Bis 1989 arbeitete Lume als Redakteurin und Illustratorin in einem Schulbuchverlag, danach war sie bis 2004 in verschiedenen Institutionen wie der Nationalen Kunstgalerie und dem Institut für Kulturdenkmäler in Tirana tätig. Ihr Engagement für die Kunst wurde 2004 von der albanischen Regierung gewürdigt, die ihr eine Sonderrente auf Lebenszeit für kreative Künstler zusprach.
Wie viele Künstler ihrer Generation hielt Lumturi Blloshmi bis Ende der 1980er Jahre an den Zwängen des sozialistischen Realismus fest.

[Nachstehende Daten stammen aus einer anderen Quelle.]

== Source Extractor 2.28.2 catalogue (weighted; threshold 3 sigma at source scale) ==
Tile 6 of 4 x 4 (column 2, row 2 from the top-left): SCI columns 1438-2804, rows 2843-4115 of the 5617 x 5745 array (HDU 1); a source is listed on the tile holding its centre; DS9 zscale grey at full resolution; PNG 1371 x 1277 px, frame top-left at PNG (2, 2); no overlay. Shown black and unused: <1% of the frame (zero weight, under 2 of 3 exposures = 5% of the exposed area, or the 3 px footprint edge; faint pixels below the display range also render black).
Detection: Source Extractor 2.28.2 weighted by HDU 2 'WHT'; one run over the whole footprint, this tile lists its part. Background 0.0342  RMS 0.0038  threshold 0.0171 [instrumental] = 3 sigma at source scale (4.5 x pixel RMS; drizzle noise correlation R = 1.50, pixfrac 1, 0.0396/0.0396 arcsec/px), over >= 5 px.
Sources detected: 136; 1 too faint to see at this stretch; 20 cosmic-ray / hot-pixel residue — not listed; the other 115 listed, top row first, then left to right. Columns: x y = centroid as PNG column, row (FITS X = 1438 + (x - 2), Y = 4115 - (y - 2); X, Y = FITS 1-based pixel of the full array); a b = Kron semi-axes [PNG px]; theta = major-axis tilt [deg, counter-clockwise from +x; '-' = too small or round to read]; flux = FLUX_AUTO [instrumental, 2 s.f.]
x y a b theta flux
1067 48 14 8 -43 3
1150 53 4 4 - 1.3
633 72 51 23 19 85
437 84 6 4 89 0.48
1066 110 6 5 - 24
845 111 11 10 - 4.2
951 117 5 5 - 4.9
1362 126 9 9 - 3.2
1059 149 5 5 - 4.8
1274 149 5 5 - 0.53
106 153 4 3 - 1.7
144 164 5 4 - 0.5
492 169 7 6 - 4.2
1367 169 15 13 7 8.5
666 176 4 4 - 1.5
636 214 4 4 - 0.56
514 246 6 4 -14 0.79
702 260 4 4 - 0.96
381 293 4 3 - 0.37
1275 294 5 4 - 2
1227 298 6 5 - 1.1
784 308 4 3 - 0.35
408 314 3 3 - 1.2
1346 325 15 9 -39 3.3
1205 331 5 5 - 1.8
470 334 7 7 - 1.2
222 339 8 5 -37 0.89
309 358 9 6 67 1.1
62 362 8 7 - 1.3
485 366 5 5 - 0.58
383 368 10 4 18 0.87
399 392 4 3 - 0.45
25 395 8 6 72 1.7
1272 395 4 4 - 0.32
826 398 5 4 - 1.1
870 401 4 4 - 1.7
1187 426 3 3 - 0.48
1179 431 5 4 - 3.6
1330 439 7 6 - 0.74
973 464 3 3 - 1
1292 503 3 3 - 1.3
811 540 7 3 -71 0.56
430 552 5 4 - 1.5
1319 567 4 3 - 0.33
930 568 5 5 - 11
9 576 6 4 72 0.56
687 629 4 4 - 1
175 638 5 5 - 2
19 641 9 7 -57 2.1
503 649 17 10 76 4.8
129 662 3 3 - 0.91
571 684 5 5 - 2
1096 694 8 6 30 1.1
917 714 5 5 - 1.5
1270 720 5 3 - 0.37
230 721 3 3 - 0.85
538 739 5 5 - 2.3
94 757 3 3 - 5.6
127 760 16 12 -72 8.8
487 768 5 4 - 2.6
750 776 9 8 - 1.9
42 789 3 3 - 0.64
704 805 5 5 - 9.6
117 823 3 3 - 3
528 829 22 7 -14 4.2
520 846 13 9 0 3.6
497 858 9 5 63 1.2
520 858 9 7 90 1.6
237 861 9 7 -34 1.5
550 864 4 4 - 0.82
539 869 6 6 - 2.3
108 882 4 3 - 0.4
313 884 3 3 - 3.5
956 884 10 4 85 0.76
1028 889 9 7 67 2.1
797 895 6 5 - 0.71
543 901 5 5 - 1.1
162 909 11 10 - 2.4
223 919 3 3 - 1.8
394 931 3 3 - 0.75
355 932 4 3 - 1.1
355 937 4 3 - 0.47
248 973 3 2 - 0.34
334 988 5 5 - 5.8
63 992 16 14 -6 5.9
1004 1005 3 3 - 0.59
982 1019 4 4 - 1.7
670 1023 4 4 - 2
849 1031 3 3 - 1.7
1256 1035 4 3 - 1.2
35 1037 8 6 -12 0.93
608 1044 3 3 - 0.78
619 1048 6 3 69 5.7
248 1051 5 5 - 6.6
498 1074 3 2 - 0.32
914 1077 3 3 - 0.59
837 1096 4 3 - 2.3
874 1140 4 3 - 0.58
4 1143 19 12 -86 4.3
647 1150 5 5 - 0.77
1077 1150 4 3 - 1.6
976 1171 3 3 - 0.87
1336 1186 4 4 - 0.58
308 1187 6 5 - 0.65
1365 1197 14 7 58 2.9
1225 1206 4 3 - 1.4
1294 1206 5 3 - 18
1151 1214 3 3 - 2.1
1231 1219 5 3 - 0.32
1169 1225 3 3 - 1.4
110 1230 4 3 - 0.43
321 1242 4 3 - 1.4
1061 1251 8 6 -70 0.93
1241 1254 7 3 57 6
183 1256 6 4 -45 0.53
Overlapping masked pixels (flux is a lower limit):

Die 1990er Jahre markierten einen Wendepunkt, als Lume zu einer führenden zeitgenössischen Künstlerin aufstieg. Sie ging über den sozialistischen Realismus hinaus und wandte sich verschiedenen Medien wie Installation, Fotografie und Performance zu. Ihre Werke, die oft von Ironie und Resilienz geprägt sind, spiegeln die Realitäten ihres Lebens und ihrer Zeit wider. Ihre dynamische und selbstbewusste Persönlichkeit, die von Philosophie, Poesie, Sensibilität und Spiritualität genährt wird, hat ein unverwechselbares Werk geschaffen. Ihre Kunst wurde in verschiedenen Gruppen- und Einzelausstellungen gezeigt, darunter im Chelsea Art Museum in New York, in der Städtischen Kunstgalerie in Bydgoszcz, Polen, auf der Alexandria-Biennale für Mittelmeerländer in Ägypten, in der Nationalen Kunstgalerie von Albanien und in der Nationalen Kunstgalerie des Kosovo.
Lume lehnte die Bezeichnung „Künstlerin“ ab; in der albanischen Gesellschaft, in der solche Begriffe oft negativ besetzt sind, zog sie es vor, einfach als Künstler bezeichnet zu werden. Lume war oft die einzige Frau, die in einer von Männern dominierten Kunstszene ausstellte, und ihre Arbeit und ihr Charakter zogen Vergleiche mit Kunstgrößen wie Frida Kahlo und Louise Bourgeois nach sich.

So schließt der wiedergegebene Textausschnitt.